A joint research group led by Professor Ryuji Tamura from the Faculty of Advanced Engineering at Tokyo University of Science, Graduate Student Takaki Abe from the Graduate School of Advanced Engineering at the same university, Professor Taku J. Sato from the Institute of Multidisciplinary Research for Advanced Materials at Tohoku University, and Professor Maxim Avdeev from the Australian Nuclear Science and Technology Organisation (ANSTO) has demonstrated that the icosahedral quasicrystal Au₅₆In_28.5Eu_15.5 exhibits antiferromagnetism. Their findings were published in Nature Physics.

Quasicrystals are characterized by their orderly atomic arrangements without periodicity. Since the discovery of quasicrystals in 1984, there had been no reports of long-range magnetic order in quasicrystals. In 2021, the research group successfully synthesized ferromagnetic quasicrystals, which had a significant impact worldwide. However, the existence of antiferromagnetic quasicrystals remained theoretically uncertain and had been a long-standing mystery. The research group took on this half-century-old challenge to clarify the existence of antiferromagnetic quasicrystals.

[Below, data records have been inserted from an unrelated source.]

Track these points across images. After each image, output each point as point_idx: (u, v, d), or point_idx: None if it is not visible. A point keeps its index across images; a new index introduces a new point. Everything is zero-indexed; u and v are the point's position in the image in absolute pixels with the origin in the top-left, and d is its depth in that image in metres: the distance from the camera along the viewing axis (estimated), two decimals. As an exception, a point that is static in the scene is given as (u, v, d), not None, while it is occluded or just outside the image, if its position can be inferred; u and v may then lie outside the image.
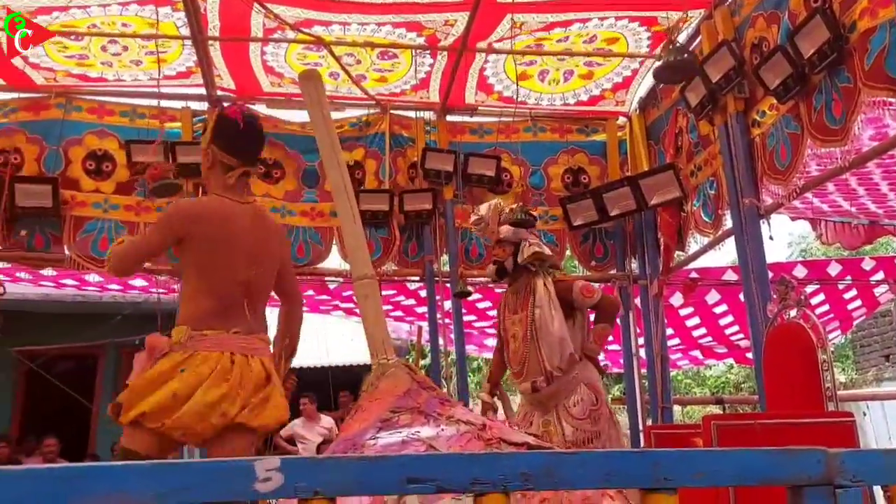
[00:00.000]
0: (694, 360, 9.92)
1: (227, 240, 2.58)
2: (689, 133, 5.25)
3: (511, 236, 4.00)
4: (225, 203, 2.63)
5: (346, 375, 9.15)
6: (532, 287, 3.90)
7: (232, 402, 2.39)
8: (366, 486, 1.12)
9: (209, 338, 2.46)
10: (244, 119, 2.65)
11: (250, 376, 2.44)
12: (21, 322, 9.19)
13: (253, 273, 2.58)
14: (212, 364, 2.41)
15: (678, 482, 1.06)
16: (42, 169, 5.39)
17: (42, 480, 1.02)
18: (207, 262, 2.56)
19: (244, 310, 2.54)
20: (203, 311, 2.50)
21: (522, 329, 3.90)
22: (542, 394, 3.79)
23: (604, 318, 3.91)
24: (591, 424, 3.67)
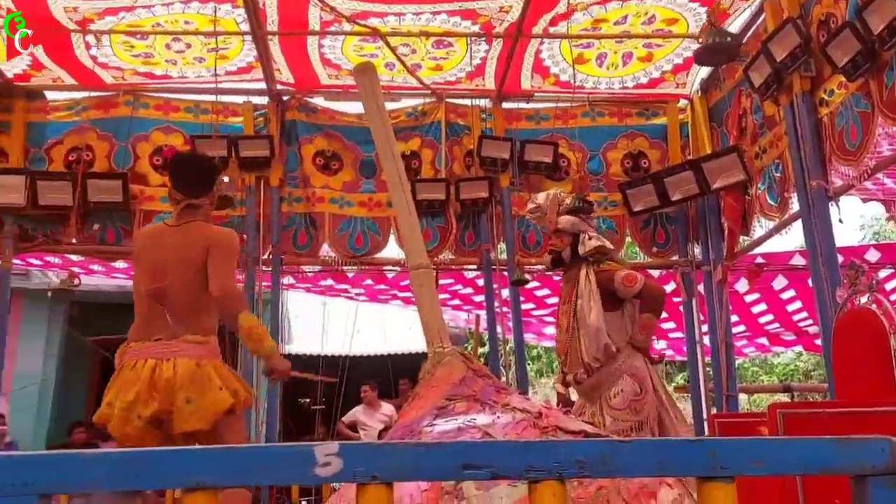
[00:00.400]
0: (760, 348, 9.67)
1: (137, 261, 3.06)
2: (753, 114, 5.10)
3: (569, 227, 3.98)
4: (155, 228, 3.14)
5: (405, 363, 9.24)
6: (578, 277, 3.89)
7: (145, 404, 2.70)
8: (422, 471, 1.13)
9: (132, 349, 2.84)
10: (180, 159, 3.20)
11: (162, 379, 2.71)
12: (95, 313, 9.61)
13: (164, 283, 2.86)
14: (127, 372, 2.77)
15: (735, 471, 1.04)
16: (112, 165, 5.60)
17: (118, 463, 1.07)
18: (133, 280, 3.04)
19: (165, 318, 2.81)
20: (132, 327, 2.92)
21: (566, 320, 3.91)
22: (584, 385, 3.79)
23: (648, 307, 3.84)
24: (632, 415, 3.64)
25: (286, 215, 5.76)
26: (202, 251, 2.93)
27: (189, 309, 2.90)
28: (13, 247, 5.39)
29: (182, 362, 2.77)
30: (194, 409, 2.73)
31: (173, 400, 2.72)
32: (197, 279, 2.91)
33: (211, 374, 2.80)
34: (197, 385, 2.75)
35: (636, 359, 3.79)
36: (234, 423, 2.88)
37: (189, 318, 2.88)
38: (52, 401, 9.47)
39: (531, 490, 1.10)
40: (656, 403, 3.74)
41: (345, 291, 7.61)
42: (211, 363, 2.85)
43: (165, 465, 1.07)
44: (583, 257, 3.91)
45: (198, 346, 2.84)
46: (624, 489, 1.68)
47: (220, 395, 2.78)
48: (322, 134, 5.90)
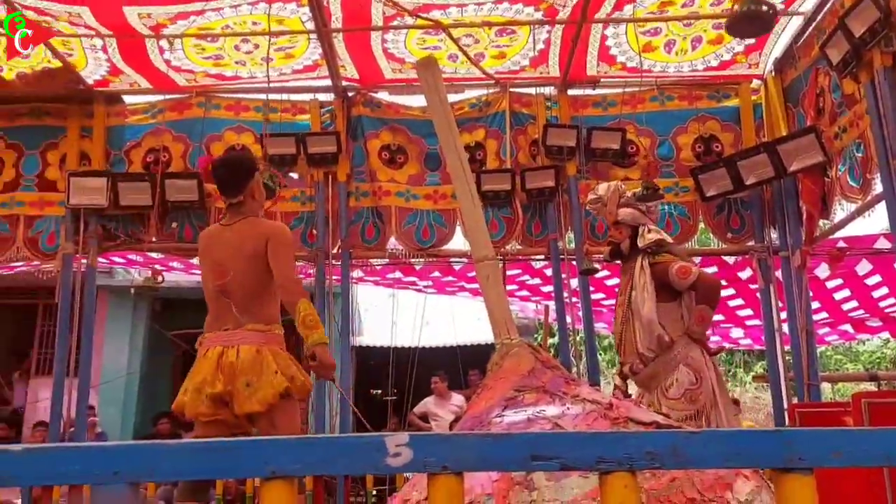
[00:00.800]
0: (844, 335, 9.32)
1: (202, 260, 3.37)
2: (831, 93, 4.89)
3: (630, 219, 4.01)
4: (213, 228, 3.40)
5: (474, 354, 9.27)
6: (634, 269, 3.94)
7: (210, 385, 2.96)
8: (491, 462, 1.14)
9: (206, 340, 3.13)
10: (213, 165, 3.37)
11: (230, 364, 2.97)
12: (177, 308, 9.98)
13: (227, 279, 3.11)
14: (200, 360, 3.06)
15: (813, 462, 1.01)
16: (187, 165, 5.80)
17: (200, 452, 1.12)
18: (202, 279, 3.32)
19: (231, 310, 3.07)
20: (206, 320, 3.21)
21: (622, 311, 3.96)
22: (640, 376, 3.83)
23: (702, 299, 3.85)
24: (688, 404, 3.66)
25: (354, 210, 5.85)
26: (257, 245, 3.13)
27: (251, 300, 3.10)
28: (97, 246, 5.65)
29: (244, 348, 2.99)
30: (252, 392, 2.94)
31: (235, 383, 2.95)
32: (254, 272, 3.12)
33: (269, 360, 2.99)
34: (256, 370, 2.96)
35: (693, 349, 3.79)
36: (289, 407, 3.04)
37: (252, 308, 3.09)
38: (137, 393, 9.89)
39: (602, 481, 1.10)
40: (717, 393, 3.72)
41: (413, 284, 7.69)
42: (270, 349, 3.04)
43: (243, 455, 1.11)
44: (641, 249, 3.94)
45: (259, 334, 3.05)
46: (698, 480, 1.66)
47: (276, 378, 2.96)
48: (387, 128, 5.96)
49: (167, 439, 4.65)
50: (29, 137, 5.85)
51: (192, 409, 3.02)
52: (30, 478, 1.06)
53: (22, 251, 5.68)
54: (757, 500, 1.70)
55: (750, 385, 15.07)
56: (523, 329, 9.42)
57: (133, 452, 1.10)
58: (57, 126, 5.87)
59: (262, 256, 3.14)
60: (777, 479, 1.04)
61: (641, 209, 4.10)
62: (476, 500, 1.72)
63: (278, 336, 3.16)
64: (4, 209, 5.71)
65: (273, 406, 2.96)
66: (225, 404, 3.01)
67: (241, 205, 3.27)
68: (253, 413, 2.97)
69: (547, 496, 1.66)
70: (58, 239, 5.66)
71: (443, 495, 1.10)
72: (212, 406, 2.99)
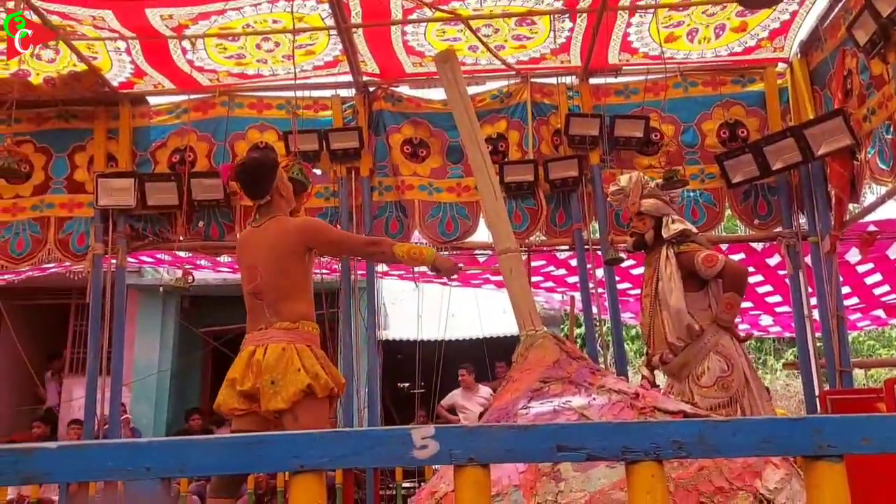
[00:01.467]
0: (876, 321, 9.18)
1: (239, 261, 3.43)
2: (859, 74, 4.80)
3: (653, 210, 4.02)
4: (245, 233, 3.43)
5: (501, 346, 9.28)
6: (659, 259, 3.95)
7: (241, 382, 3.05)
8: (518, 453, 1.15)
9: (245, 339, 3.20)
10: (235, 170, 3.44)
11: (257, 362, 3.04)
12: (205, 305, 10.11)
13: (259, 280, 3.18)
14: (237, 359, 3.15)
15: (843, 449, 1.00)
16: (212, 164, 5.85)
17: (231, 447, 1.14)
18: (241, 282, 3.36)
19: (264, 311, 3.14)
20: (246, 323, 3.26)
21: (649, 302, 3.96)
22: (671, 365, 3.83)
23: (730, 286, 3.85)
24: (720, 392, 3.66)
25: (377, 204, 5.87)
26: (287, 243, 3.20)
27: (281, 299, 3.16)
28: (126, 246, 5.74)
29: (272, 347, 3.05)
30: (277, 390, 2.99)
31: (261, 380, 3.02)
32: (284, 270, 3.18)
33: (293, 357, 3.04)
34: (280, 367, 3.02)
35: (722, 337, 3.80)
36: (314, 406, 3.06)
37: (281, 307, 3.15)
38: (169, 390, 10.03)
39: (629, 471, 1.10)
40: (747, 380, 3.72)
41: (437, 277, 7.69)
42: (297, 347, 3.08)
43: (271, 450, 1.13)
44: (665, 240, 3.95)
45: (287, 332, 3.11)
46: (726, 469, 1.65)
47: (298, 376, 3.01)
48: (409, 122, 5.96)
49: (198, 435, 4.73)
50: (57, 141, 5.95)
51: (226, 405, 3.12)
52: (64, 474, 1.08)
53: (53, 252, 5.79)
54: (787, 489, 1.69)
55: (780, 372, 14.90)
56: (549, 320, 9.39)
57: (164, 448, 1.12)
58: (84, 129, 5.96)
59: (291, 254, 3.19)
60: (807, 467, 1.03)
61: (664, 199, 4.11)
62: (503, 492, 1.72)
63: (308, 333, 3.18)
64: (35, 211, 5.82)
65: (296, 403, 2.99)
66: (256, 400, 3.07)
67: (269, 205, 3.32)
68: (278, 410, 3.01)
69: (574, 487, 1.66)
70: (87, 239, 5.75)
71: (469, 487, 1.11)
72: (244, 402, 3.08)
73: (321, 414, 3.13)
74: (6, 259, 5.77)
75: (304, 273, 3.25)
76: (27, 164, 5.80)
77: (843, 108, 4.88)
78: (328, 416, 3.27)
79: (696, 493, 1.63)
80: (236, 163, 3.58)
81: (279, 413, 3.02)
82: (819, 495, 1.02)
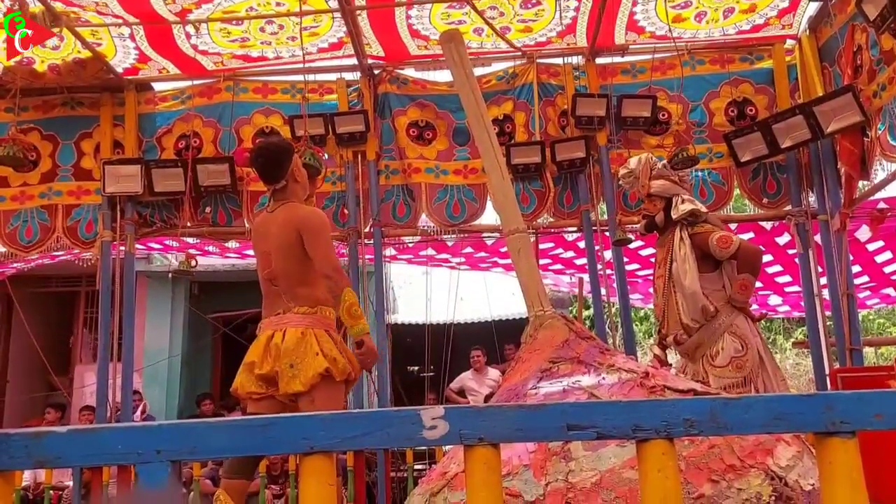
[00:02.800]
0: (886, 299, 9.13)
1: (255, 247, 3.47)
2: (869, 50, 4.74)
3: (662, 191, 4.01)
4: (260, 219, 3.46)
5: (509, 328, 9.29)
6: (673, 241, 3.93)
7: (259, 365, 3.08)
8: (527, 433, 1.14)
9: (263, 324, 3.25)
10: (250, 156, 3.47)
11: (276, 346, 3.07)
12: (214, 290, 10.15)
13: (274, 266, 3.22)
14: (254, 343, 3.18)
15: (856, 425, 1.00)
16: (218, 149, 5.85)
17: (241, 429, 1.14)
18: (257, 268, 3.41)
19: (280, 296, 3.19)
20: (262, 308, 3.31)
21: (662, 283, 3.96)
22: (685, 346, 3.84)
23: (744, 267, 3.86)
24: (735, 372, 3.68)
25: (384, 188, 5.86)
26: (295, 232, 3.21)
27: (297, 285, 3.19)
28: (134, 232, 5.76)
29: (290, 332, 3.08)
30: (295, 374, 3.03)
31: (280, 364, 3.05)
32: (295, 258, 3.20)
33: (312, 342, 3.07)
34: (299, 352, 3.05)
35: (736, 317, 3.81)
36: (331, 389, 3.09)
37: (298, 292, 3.18)
38: (180, 375, 10.09)
39: (639, 449, 1.09)
40: (762, 360, 3.74)
41: (446, 261, 7.69)
42: (314, 332, 3.11)
43: (281, 432, 1.13)
44: (676, 221, 3.94)
45: (305, 317, 3.14)
46: (737, 447, 1.64)
47: (317, 360, 3.04)
48: (414, 104, 5.93)
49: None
50: (63, 128, 5.95)
51: (244, 388, 3.15)
52: (74, 458, 1.09)
53: (62, 240, 5.81)
54: (798, 466, 1.68)
55: (790, 351, 14.87)
56: (557, 302, 9.39)
57: (174, 431, 1.13)
58: (90, 116, 5.96)
59: (298, 244, 3.21)
60: (819, 444, 1.02)
61: (674, 179, 4.09)
62: (513, 472, 1.72)
63: (326, 318, 3.22)
64: (43, 199, 5.83)
65: (314, 386, 3.02)
66: (274, 383, 3.10)
67: (284, 189, 3.35)
68: (295, 393, 3.04)
69: (584, 466, 1.66)
70: (96, 227, 5.77)
71: (480, 467, 1.11)
72: (262, 385, 3.12)
73: (338, 397, 3.15)
74: (15, 247, 5.80)
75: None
76: (34, 151, 5.81)
77: (853, 85, 4.82)
78: (343, 399, 3.29)
79: (707, 471, 1.63)
80: (253, 147, 3.59)
81: (296, 396, 3.05)
82: (832, 472, 1.01)
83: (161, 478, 1.08)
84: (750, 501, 1.61)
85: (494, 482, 1.10)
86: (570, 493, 1.64)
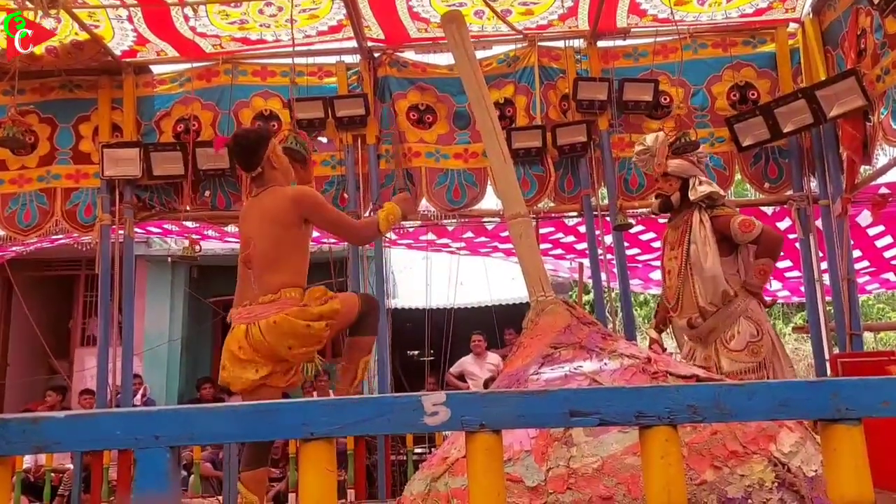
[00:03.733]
0: (885, 284, 9.12)
1: (239, 231, 3.38)
2: (873, 33, 4.70)
3: (680, 171, 3.91)
4: (245, 204, 3.42)
5: (509, 313, 9.29)
6: (690, 223, 3.84)
7: (254, 368, 3.03)
8: (529, 419, 1.14)
9: (234, 314, 3.20)
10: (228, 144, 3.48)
11: (256, 340, 3.01)
12: (214, 274, 10.14)
13: (251, 249, 3.15)
14: (230, 337, 3.14)
15: (862, 412, 0.99)
16: (217, 133, 5.81)
17: (241, 415, 1.13)
18: None
19: (251, 283, 3.14)
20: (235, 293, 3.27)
21: (677, 265, 3.87)
22: (699, 329, 3.77)
23: (765, 252, 3.78)
24: (750, 356, 3.62)
25: (384, 172, 5.83)
26: (279, 211, 3.18)
27: (266, 268, 3.15)
28: (133, 216, 5.74)
29: (264, 324, 3.03)
30: (299, 346, 3.04)
31: (279, 354, 3.03)
32: (273, 238, 3.16)
33: (293, 323, 3.03)
34: (287, 333, 3.02)
35: (751, 301, 3.75)
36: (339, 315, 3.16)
37: (266, 278, 3.14)
38: (180, 359, 10.11)
39: (642, 435, 1.08)
40: (773, 346, 3.69)
41: (446, 246, 7.68)
42: (284, 314, 3.05)
43: (281, 418, 1.12)
44: (692, 202, 3.85)
45: (269, 306, 3.09)
46: (740, 433, 1.63)
47: (312, 329, 3.05)
48: (414, 88, 5.89)
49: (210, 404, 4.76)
50: (61, 111, 5.92)
51: (237, 387, 3.11)
52: (73, 442, 1.08)
53: (61, 224, 5.79)
54: (801, 452, 1.68)
55: (790, 336, 14.90)
56: (558, 287, 9.38)
57: (173, 417, 1.12)
58: (88, 99, 5.92)
59: (284, 223, 3.16)
60: (824, 431, 1.01)
61: (692, 160, 3.98)
62: (515, 457, 1.72)
63: (291, 299, 3.13)
64: (42, 183, 5.81)
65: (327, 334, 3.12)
66: (279, 360, 3.07)
67: (261, 177, 3.31)
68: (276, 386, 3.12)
69: (586, 452, 1.66)
70: (95, 210, 5.75)
71: (481, 453, 1.10)
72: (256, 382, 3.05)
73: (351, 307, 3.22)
74: (14, 230, 5.78)
75: (296, 244, 3.20)
76: (32, 134, 5.78)
77: (856, 69, 4.79)
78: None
79: (709, 458, 1.62)
80: (230, 137, 3.56)
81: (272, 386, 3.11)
82: (837, 459, 1.00)
83: (160, 463, 1.07)
84: (752, 488, 1.61)
85: (496, 468, 1.10)
86: (571, 479, 1.64)
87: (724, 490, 1.61)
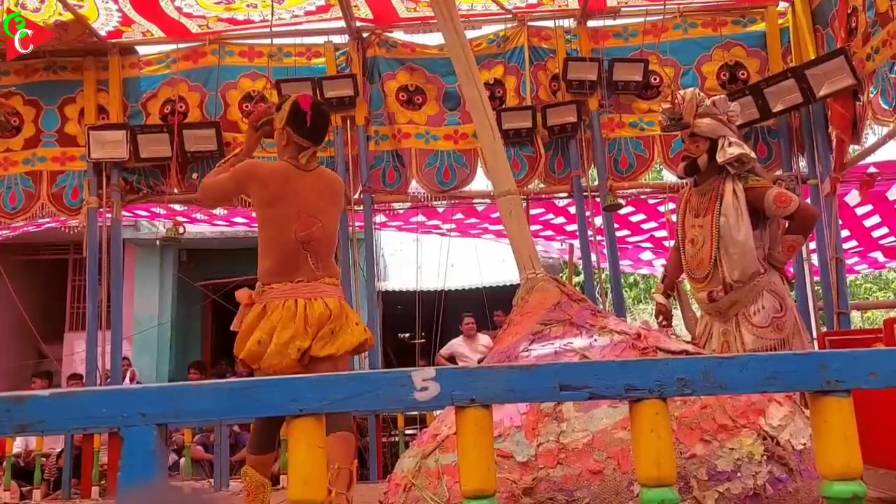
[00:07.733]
0: (873, 263, 9.19)
1: (286, 201, 2.92)
2: (865, 11, 4.69)
3: (708, 131, 3.63)
4: (289, 168, 2.96)
5: (499, 295, 9.29)
6: (720, 191, 3.58)
7: (303, 338, 2.80)
8: (520, 393, 1.13)
9: (275, 290, 2.88)
10: (313, 109, 2.98)
11: (315, 315, 2.82)
12: (201, 258, 10.09)
13: (314, 228, 2.91)
14: (280, 312, 2.84)
15: (851, 384, 0.99)
16: (204, 114, 5.76)
17: (228, 392, 1.12)
18: (270, 222, 2.92)
19: (308, 261, 2.88)
20: (267, 269, 2.91)
21: (704, 235, 3.63)
22: (720, 303, 3.58)
23: (798, 229, 3.57)
24: (774, 332, 3.44)
25: (374, 154, 5.80)
26: (335, 195, 3.07)
27: (327, 253, 3.00)
28: (121, 199, 5.69)
29: (330, 301, 2.90)
30: (334, 338, 2.89)
31: (321, 331, 2.87)
32: (335, 223, 3.07)
33: (349, 312, 2.98)
34: (341, 319, 2.91)
35: (774, 276, 3.57)
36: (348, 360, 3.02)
37: (327, 261, 2.99)
38: (169, 342, 10.09)
39: (632, 409, 1.08)
40: (795, 322, 3.56)
41: (436, 227, 7.66)
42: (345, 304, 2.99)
43: (270, 394, 1.11)
44: (720, 166, 3.60)
45: (336, 289, 2.99)
46: (730, 407, 1.64)
47: (357, 329, 2.95)
48: (403, 68, 5.85)
49: (200, 386, 4.76)
50: (46, 93, 5.85)
51: (272, 362, 2.83)
52: (58, 422, 1.06)
53: (47, 207, 5.75)
54: (790, 425, 1.69)
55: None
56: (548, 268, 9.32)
57: (160, 394, 1.11)
58: (73, 80, 5.86)
59: (340, 207, 3.11)
60: (814, 403, 1.01)
61: (722, 119, 3.68)
62: (505, 433, 1.72)
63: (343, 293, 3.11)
64: (27, 165, 5.75)
65: (347, 351, 2.93)
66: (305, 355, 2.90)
67: (315, 154, 3.09)
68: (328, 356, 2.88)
69: (576, 427, 1.66)
70: (81, 193, 5.70)
71: (472, 428, 1.09)
72: (295, 360, 2.84)
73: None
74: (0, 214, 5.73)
75: None
76: (16, 116, 5.71)
77: (845, 48, 4.79)
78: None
79: (699, 431, 1.63)
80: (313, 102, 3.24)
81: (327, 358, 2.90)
82: (826, 430, 1.01)
83: (146, 441, 1.06)
84: (742, 461, 1.62)
85: (486, 443, 1.09)
86: (561, 454, 1.65)
87: (714, 463, 1.62)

In their research, powder X-ray analysis revealed that Au₅₆In_28.5Eu_15.5 is a Tsai-type icosahedral quasicrystal. Magnetization measurements of Au₅₆In_28.5Eu_15.5 showed a sharp cusp (maximum) at a Néel temperature of 6.5 K, and metamagnetic transitions were observed below the Néel temperature, suggesting an antiferromagnetic transition. Furthermore, powder neutron diffraction confirmed the presence of magnetic Bragg reflections below the Néel temperature, providing evidence for antiferromagnetic order. This significant achievement opens up a new research field of antiferromagnetic quasicrystals in condensed-matter physics.

Journal Information
Publication: Nature Physics
Title: Observation of antiferromagnetic order in a quasicrystal
DOI: 10.1038/s41567-025-02858-0